Barthold Theodoor Willem van Hasselt (7 November 1896, Leiden - 5 August 1960, Wassenaar) was a Dutch business executive in the Dutch East Indies and the chief executive of Royal Dutch Shell from 1949 to 1951.
Van Hasselt was the son of Marie Elise Prins (1875-1949) and the physician Sjoerd Folkert Willem van Hasselt (1868-1934). He married Elisabeth Henriette Versteegh (1898-1957) in 1920 and Marion Elizabeth Davidson (1892-1992) in 1938. From the first marriage two daughters were born: Anna Margaretha van Hasselt (1922-1931) and Elisabeth Henriette van Hasselt (1927-2014). The last married Albert Paul Friedrich Freiherr von Westenholz (1921-2011) in 1951, married the actor (1924-1982) in 1960, and finally the architect Rutger Dirk Bleeker (1920-2016) in 1988; she is the mother of art historian Caroline de Westenholz (born 1954).

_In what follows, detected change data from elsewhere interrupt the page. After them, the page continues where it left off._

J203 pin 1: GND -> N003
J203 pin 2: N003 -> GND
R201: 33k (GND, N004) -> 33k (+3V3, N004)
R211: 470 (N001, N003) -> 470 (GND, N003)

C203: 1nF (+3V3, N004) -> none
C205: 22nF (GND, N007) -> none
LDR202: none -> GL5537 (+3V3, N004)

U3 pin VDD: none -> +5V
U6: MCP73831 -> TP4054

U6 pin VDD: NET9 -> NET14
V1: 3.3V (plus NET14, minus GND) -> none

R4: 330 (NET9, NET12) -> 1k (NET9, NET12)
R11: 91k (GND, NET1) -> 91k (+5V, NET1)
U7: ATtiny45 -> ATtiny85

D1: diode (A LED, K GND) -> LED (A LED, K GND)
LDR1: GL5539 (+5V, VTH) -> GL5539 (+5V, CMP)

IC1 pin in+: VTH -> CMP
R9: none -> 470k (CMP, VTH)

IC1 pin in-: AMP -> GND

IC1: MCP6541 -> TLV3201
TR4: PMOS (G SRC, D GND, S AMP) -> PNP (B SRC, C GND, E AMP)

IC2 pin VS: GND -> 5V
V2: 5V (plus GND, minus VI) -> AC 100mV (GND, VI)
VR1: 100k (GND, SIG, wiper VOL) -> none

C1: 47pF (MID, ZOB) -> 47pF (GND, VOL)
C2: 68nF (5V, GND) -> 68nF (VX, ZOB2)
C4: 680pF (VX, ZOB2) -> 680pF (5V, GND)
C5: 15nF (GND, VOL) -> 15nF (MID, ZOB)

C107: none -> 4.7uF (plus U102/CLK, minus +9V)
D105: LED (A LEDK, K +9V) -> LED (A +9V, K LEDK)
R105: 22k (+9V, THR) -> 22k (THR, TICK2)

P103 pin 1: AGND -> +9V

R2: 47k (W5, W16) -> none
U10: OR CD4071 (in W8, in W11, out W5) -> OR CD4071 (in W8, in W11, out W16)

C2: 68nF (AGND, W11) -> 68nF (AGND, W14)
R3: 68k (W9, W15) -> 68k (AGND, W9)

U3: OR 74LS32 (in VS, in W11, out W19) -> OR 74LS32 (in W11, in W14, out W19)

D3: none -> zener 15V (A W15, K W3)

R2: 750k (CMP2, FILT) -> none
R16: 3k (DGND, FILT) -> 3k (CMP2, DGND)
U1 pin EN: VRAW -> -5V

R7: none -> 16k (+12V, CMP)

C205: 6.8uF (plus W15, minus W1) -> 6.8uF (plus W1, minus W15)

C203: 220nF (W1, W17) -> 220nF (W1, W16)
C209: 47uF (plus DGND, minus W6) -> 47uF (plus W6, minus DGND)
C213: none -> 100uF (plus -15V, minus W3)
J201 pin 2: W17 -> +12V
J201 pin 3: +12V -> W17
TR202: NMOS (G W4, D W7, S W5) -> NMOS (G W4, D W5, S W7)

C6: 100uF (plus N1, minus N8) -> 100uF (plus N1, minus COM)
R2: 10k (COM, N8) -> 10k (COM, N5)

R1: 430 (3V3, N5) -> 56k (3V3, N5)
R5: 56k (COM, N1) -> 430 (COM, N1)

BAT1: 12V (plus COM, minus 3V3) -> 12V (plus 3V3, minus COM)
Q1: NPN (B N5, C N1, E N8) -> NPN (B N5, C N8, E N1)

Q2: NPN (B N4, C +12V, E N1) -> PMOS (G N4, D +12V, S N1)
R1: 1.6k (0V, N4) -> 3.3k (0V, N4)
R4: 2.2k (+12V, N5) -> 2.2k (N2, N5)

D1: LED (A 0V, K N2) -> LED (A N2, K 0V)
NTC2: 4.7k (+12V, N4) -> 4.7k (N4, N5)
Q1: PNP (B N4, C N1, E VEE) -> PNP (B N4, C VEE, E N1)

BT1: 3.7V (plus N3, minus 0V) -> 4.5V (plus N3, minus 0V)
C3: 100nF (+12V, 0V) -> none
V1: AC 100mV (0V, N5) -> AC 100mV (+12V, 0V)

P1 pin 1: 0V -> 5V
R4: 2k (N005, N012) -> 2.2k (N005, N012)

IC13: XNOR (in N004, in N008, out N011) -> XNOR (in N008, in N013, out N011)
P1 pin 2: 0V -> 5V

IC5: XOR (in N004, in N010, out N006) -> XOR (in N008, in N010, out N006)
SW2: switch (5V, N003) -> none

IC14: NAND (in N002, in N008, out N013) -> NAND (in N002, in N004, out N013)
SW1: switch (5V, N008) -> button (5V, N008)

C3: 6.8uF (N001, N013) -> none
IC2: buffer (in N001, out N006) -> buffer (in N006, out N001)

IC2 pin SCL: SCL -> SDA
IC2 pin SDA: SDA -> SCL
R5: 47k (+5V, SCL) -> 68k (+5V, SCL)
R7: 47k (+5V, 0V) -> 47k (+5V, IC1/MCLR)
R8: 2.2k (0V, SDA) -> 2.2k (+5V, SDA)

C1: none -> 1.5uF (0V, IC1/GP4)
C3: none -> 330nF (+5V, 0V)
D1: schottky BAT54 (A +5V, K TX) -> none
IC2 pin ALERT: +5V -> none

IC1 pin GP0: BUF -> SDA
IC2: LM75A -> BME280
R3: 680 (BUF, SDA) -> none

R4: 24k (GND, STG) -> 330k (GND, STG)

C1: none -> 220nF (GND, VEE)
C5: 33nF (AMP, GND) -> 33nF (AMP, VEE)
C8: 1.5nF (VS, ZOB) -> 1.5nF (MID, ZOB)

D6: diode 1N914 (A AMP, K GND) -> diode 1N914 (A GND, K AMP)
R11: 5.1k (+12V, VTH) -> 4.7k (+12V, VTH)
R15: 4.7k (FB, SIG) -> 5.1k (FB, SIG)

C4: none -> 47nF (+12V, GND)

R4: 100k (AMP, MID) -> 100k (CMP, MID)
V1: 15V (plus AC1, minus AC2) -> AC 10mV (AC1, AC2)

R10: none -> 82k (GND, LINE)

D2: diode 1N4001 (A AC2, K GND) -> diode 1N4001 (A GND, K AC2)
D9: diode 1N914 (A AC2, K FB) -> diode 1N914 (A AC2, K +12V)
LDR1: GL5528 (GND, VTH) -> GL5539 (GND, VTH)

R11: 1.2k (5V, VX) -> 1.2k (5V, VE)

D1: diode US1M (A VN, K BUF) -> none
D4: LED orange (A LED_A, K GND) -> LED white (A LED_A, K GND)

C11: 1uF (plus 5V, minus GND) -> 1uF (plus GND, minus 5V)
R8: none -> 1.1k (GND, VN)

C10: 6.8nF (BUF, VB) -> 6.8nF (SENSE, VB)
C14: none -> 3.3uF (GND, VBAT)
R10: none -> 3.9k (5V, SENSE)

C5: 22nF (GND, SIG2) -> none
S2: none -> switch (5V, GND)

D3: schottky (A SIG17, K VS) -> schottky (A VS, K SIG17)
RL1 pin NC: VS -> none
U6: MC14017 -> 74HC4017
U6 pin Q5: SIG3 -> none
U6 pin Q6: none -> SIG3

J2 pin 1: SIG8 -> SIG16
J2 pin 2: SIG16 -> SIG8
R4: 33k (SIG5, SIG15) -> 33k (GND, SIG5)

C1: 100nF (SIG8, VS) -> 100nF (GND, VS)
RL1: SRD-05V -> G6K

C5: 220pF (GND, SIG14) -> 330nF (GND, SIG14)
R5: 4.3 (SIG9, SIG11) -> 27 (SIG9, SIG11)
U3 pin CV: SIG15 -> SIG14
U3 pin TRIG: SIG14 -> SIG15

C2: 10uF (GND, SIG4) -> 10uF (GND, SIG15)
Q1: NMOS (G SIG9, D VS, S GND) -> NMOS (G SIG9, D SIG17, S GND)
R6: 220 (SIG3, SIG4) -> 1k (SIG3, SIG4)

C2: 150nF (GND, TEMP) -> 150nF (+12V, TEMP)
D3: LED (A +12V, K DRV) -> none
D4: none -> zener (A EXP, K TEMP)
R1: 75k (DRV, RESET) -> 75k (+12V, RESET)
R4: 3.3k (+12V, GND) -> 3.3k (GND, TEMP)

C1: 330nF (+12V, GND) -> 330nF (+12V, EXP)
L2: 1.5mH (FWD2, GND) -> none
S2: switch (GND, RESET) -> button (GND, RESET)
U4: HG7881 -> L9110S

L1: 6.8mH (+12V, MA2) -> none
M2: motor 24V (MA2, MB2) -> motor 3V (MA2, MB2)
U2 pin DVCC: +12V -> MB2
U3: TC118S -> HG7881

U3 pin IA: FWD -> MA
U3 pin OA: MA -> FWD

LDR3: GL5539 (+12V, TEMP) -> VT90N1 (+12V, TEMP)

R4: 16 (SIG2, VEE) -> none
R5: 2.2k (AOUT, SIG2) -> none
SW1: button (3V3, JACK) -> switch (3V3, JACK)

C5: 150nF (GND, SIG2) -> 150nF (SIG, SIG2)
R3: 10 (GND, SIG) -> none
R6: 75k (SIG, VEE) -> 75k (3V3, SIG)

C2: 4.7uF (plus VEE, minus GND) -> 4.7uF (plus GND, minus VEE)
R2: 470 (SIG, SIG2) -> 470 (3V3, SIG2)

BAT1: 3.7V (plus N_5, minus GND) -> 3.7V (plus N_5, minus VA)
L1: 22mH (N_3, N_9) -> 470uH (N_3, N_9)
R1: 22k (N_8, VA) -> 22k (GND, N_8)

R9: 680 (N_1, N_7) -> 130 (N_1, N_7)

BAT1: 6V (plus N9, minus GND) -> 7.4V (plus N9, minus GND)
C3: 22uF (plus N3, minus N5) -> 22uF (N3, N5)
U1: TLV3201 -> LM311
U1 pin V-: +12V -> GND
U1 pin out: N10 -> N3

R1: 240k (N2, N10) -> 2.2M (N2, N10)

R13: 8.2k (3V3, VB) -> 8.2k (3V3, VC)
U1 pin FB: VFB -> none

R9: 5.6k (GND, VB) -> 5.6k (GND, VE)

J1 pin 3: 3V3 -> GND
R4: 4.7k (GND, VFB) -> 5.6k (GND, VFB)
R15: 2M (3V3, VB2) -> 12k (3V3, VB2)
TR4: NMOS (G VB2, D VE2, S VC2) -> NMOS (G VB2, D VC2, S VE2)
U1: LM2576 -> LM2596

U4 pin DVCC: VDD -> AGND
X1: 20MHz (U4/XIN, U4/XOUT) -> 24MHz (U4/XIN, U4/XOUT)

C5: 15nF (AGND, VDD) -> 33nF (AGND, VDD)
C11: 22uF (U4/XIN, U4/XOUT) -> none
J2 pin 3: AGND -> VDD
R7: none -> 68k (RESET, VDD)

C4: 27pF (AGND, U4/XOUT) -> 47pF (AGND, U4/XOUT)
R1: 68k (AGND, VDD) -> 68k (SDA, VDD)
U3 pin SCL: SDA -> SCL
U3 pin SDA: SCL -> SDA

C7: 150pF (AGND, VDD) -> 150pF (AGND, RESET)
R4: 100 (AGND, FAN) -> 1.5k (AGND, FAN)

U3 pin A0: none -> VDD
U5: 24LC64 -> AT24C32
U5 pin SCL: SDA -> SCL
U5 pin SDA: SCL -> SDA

Van Hasselt studied law at Leiden and graduated in 1919. He then became head official of the Royal Dutch Society for the exploitation of petroleum resources in the Dutch East Indies. Then he became chief representative of the Bataafse Petroleum Maatschappij. As of January 1934, he was a banker and second deputy director at the Javasche Bank. On 28 December 1933 he was also appointed a member of the Volksraad (Dutch East Indies) and for years he was a member of the so-called Economic Group. In 1938 Van Hasselt became general director of the Mexican Eagle Petroleum Company, where the Royal Dutch Shell interests were accommodated. In 1944 he was appointed director of the Royal Dutch Society for the exploitation of petroleum resources in the Dutch East Indies and in 1949 as Director General of the "Royal" from Shell, as successor to the son of Shell-founder Guus Kessler (1888- 1972); at the end of 1951 he resigned as CEO of Shell. He then held various supervisory positions, like at Akzo and Hoogovens and was Chairman of the Supervisory Board of Billiton.
The literature on the draft law on the Nameless Companies critically summarized . Leiden, 1919 (thesis).